Mrs. Millicent D. Scott had the income from the aforesaid ($150,000) trust fund but she did not own that trust fund. Under the will of her father her only interest in the fund was the right during her life to its income and the power of appointment, which latter would determine the final disposition to the said fund. The property over which a person has the power of appointment does not belong to that person. The person taking the property under the exercise of the power does not take from the person who exercises that power but from the person who created it. To my mind were it not for the aforesaid paragraph “ 4 ” of the will of Millicent D. Scott the entire inheritance or transfer tax should be paid from the fund so created by Louis Dreka, a resident of Pennsylvania, whose will was in that State probated. It was a part of his estate. In this case Millicent D. Scott, who had the the power of appointment, possessed an independent estate of her own and she could dispose of her own estate as she wished. When boiled down the controversy resolves itself into .this question, is this tax “ payable on A legacy) given ” in Mrs. Scott’s will. This trust fund was not part of her estate.

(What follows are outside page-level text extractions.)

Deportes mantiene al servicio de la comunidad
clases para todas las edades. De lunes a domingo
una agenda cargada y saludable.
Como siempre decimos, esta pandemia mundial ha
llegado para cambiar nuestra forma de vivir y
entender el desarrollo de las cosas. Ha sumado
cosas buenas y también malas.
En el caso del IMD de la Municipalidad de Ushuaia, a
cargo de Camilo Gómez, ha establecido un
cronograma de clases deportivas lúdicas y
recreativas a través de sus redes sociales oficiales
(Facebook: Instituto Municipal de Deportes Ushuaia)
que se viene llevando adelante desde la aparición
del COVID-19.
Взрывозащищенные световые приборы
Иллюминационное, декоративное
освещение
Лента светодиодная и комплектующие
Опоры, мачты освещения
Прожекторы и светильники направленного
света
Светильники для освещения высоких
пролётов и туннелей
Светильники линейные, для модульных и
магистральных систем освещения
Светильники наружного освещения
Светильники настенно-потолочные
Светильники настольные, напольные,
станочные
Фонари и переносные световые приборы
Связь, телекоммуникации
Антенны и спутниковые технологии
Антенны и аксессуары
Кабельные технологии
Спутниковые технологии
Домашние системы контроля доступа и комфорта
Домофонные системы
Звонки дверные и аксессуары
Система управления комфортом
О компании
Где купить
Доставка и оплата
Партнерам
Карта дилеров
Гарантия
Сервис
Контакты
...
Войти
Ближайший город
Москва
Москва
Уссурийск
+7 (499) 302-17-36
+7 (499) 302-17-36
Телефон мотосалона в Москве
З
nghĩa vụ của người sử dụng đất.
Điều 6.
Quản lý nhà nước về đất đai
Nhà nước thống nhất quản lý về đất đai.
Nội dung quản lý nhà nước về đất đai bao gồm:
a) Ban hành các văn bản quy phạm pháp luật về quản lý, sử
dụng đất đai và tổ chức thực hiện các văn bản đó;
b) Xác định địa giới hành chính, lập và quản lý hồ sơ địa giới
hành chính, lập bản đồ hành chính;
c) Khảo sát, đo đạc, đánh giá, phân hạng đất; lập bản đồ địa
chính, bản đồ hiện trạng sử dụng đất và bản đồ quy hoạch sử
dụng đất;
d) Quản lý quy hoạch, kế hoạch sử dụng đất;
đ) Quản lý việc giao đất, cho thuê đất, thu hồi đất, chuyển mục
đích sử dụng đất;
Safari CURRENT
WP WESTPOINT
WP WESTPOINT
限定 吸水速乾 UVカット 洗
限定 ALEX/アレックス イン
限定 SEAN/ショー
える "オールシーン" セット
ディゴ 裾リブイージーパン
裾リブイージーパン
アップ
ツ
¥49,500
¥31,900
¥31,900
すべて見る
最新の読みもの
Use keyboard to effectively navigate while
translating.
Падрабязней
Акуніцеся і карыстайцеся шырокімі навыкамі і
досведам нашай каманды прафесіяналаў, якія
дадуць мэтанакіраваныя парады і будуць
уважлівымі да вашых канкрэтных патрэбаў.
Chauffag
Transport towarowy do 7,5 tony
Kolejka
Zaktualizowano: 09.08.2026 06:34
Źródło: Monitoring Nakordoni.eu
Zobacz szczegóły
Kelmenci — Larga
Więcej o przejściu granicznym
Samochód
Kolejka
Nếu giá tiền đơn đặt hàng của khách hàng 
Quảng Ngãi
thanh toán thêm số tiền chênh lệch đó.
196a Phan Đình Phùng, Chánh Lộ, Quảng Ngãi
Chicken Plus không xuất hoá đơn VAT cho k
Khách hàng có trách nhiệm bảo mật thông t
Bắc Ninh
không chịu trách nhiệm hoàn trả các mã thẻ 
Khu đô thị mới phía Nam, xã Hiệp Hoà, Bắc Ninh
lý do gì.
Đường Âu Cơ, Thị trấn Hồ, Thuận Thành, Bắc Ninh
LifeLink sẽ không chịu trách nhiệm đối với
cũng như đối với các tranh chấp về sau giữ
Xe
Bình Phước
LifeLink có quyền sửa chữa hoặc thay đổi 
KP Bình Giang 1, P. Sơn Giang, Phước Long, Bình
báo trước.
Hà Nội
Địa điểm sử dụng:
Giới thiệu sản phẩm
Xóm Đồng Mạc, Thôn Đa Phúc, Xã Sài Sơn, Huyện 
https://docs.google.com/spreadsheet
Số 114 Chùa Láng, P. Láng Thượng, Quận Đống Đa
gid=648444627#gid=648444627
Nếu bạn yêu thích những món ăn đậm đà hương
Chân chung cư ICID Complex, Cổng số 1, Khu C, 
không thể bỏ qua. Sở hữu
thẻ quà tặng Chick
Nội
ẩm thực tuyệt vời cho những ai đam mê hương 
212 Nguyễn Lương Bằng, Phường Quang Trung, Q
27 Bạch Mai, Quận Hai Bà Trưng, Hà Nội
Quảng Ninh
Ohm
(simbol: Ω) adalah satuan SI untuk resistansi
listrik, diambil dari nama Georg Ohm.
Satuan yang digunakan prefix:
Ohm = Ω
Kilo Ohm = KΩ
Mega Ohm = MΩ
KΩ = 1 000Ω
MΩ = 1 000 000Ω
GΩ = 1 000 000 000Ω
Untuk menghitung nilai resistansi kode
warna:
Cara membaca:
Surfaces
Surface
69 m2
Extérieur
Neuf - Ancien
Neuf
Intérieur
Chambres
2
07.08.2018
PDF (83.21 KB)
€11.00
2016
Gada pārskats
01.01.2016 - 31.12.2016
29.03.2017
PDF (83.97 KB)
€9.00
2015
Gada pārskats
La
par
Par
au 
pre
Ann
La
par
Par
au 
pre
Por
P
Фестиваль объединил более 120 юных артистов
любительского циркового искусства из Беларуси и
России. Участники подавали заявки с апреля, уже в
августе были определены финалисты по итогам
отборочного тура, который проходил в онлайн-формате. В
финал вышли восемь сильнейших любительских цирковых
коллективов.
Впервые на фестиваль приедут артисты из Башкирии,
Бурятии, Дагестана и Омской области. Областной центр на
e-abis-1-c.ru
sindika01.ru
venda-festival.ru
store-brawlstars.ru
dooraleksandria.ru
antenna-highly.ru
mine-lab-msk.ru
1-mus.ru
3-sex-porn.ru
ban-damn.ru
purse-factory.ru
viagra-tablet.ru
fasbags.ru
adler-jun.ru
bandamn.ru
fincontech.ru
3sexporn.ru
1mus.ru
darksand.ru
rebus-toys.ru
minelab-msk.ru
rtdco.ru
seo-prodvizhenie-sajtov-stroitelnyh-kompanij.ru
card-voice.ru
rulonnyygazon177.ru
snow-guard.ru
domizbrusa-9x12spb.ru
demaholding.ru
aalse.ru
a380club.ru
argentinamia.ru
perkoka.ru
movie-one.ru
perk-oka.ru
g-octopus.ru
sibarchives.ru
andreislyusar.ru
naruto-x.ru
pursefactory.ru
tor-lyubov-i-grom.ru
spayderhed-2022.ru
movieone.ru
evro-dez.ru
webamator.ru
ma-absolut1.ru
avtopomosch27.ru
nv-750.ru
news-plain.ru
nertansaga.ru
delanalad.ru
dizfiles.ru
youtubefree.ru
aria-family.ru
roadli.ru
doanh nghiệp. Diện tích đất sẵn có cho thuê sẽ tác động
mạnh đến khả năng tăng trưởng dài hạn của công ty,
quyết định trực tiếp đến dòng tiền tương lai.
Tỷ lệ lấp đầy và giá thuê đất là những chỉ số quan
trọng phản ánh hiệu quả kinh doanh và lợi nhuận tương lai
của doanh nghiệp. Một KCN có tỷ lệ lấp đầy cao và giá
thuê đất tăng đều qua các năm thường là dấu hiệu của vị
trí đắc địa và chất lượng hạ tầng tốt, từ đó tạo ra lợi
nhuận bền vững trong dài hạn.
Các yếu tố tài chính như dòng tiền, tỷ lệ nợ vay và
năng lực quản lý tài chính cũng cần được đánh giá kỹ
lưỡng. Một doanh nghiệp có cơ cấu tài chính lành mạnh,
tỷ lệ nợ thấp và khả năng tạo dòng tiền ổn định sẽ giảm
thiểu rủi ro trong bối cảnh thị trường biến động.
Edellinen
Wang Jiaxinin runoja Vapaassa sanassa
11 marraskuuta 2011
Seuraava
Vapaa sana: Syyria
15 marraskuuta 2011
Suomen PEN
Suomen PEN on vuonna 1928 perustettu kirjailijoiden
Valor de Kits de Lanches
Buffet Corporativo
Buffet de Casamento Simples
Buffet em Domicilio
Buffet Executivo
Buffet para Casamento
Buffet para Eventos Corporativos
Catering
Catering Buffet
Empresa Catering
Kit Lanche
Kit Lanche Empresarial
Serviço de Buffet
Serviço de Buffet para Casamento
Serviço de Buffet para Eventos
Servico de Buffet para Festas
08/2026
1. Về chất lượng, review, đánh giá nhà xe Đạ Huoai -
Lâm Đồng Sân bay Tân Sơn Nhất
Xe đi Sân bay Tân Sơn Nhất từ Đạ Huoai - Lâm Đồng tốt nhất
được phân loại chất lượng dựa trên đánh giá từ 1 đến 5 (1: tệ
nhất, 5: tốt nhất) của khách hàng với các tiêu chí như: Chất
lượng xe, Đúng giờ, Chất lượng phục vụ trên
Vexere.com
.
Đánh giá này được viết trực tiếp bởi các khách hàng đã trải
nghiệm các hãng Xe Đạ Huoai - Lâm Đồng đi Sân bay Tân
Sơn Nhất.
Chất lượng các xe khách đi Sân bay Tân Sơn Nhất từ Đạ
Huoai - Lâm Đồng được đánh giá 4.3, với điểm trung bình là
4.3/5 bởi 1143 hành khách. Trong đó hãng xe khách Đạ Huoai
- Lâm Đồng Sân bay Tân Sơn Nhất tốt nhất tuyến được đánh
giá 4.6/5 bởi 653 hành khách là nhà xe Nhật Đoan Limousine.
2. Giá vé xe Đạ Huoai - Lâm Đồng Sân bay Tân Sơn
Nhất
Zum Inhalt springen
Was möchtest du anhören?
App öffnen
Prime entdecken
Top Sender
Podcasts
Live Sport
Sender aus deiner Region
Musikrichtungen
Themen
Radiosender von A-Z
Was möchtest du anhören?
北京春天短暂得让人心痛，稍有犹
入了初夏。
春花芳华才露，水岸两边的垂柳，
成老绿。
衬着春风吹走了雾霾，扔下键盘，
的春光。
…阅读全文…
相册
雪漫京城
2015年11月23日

The petitioner,. Roxy Corlies Trainer, in this proceeding is asserting that under the hereinafter and above quoted “ paragraph
Mrs. Millicent D. Scott in the exercise of her legal rights in the disposition of her own property could if she so decided direct that the tax upon the fund in question be paid from her own residuary estate. I do not know what her intention was, except as such intention was expressed in her will. What did Mrs. Scott mean by paragraph 4, aforesaid, of her will? If interpreted under the rule laid down in Isham v. N. Y. Assn. for Poor (177 N. Y. 218) there is nothing ambiguous or equivocal in that paragraph.
In the Isham case as in the present situation the testatrix executed by her will a general power of appointment over a trust fund, also created by her father’s will; in exercising it she used the same language as here, “ give and bequeath.” It directed her executors “ to pay out of my residuary estate any and all transfer or inheritance taxes that may be imposed or become due upon any of the legacies hereinbefore made, whether such taxes be State or Federal.” The residuary estate was bequeathed to a sister; the court unanimously held that in the exercise of the power of appointment, the testatrix made a gift or bequest; that being a legacy the executors were required, under the above-quoted clause of the will, to pay the transfer tax payable upon the trust fund out of the residuary estate, and that it was not payable out of the trust fund itself.
For the above reasons I conclude that the aforesaid tax upon the remainder should be paid from the residuary estate of Millicent D. Scott, and under the authority of Matter of McGowan (124 N. Y. 526) that interest be added to such amount to be computed from April 26, 1927. Submit decree accordingly.